Who was behind the Common Core math standards, and will they survive?

Sarah Garland:

Every Saturday morning at 10 a.m., Jason Zimba begins a math tutoring session for his two young daughters with the same ritual. His youngest, Claire, 4, draws on a worksheet while his oldest, Abigail, 7, pulls math problems written on strips of paper out of an old Kleenex box, decorated like a piggy bank with a pink snout on one end and a curly-cue tail on the other, and adds the numbers as fast as she can. If she gets the answer “lickety-split,” as her dad says, she can check them off. If she doesn’t, the problem goes back in the box, to try the following week.

Zimba began the Saturday lessons to make up for what he felt was subpar math instruction at Abigail’s public elementary school in Manhattan after it switched to the Common Core, a set of controversial new math and English standards adopted by most states in 2010. The standards have been in place in many districts for three years, but most textbooks, curriculum and teacher training have yet to catch up to the Common Core’s grand vision. The math standards, in particular, have caused outrage across the country as parents have grappled with confusing homework and garbled word problems labeled Common Core. Several states are currently reconsidering the standards in response to the growing backlash.

But Zimba, a mathematician by training, is not just any disgruntled parent. He’s one of the guys who wrote the Common Core.

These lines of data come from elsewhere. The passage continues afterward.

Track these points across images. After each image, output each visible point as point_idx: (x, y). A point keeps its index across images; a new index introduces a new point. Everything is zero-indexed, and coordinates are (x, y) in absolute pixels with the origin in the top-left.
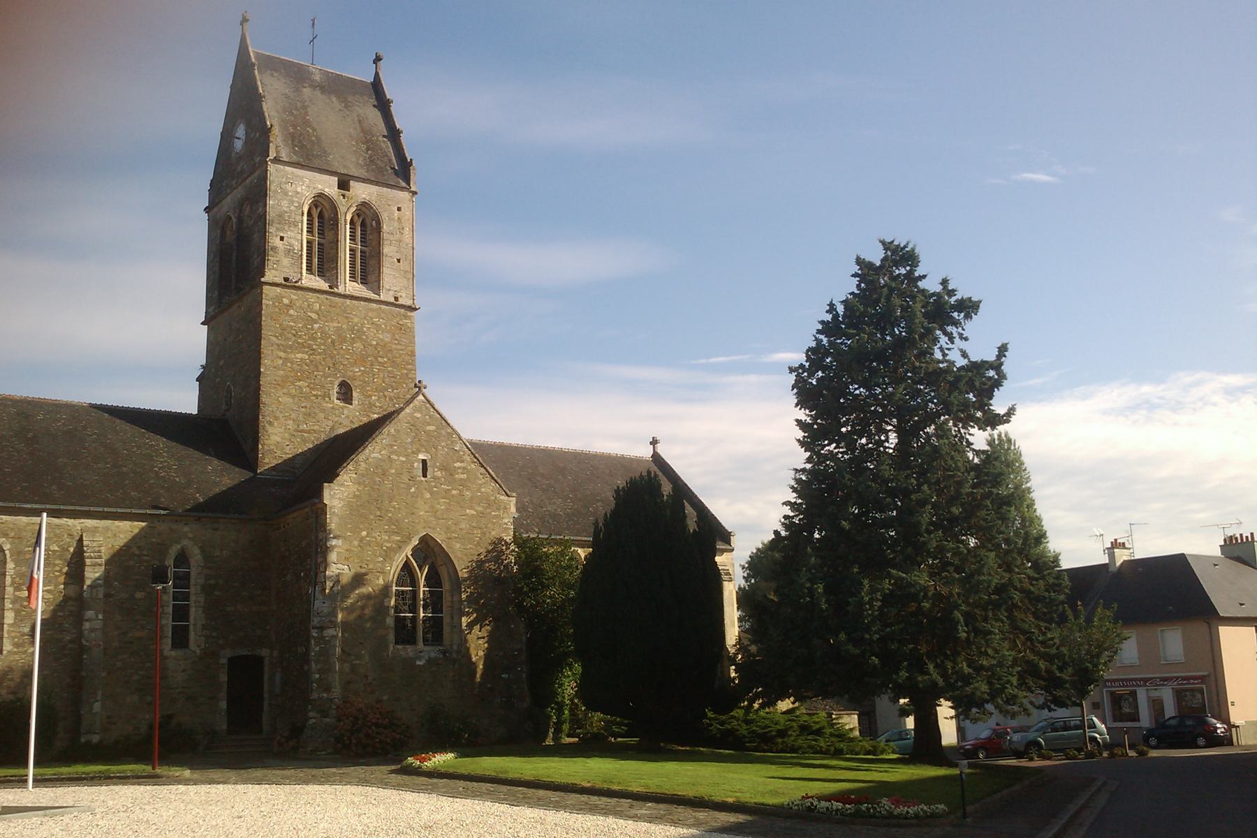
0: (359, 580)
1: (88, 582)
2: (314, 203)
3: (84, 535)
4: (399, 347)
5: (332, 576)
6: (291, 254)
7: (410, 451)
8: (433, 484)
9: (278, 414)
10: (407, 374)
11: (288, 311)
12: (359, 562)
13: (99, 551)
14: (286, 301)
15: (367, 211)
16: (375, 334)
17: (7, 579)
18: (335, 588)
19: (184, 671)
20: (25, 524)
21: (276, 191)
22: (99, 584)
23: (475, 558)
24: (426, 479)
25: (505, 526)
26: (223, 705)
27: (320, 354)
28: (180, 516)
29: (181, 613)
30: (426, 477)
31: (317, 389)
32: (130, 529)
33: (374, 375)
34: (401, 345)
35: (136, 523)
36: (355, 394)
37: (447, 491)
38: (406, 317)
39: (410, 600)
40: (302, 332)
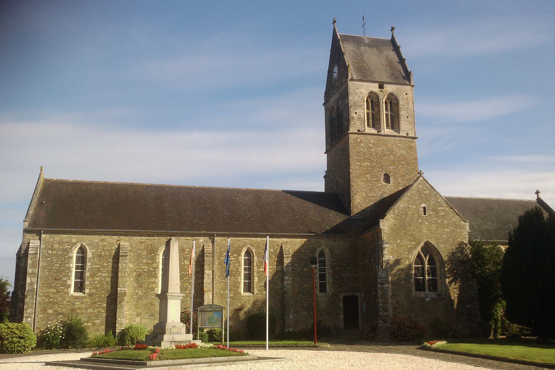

“I would be sleeping in if I weren’t frustrated,” Zimba says of his Saturday morning lessons, which he teaches in his pajamas. Instead, four years after signing off on the final draft of the standards, he spends his weekends trying to make up for the lackluster curriculum at his daughters’ school and his weekdays trying to make up for the lackluster curriculum and teaching at schools around the country that are struggling to shift to the Common Core.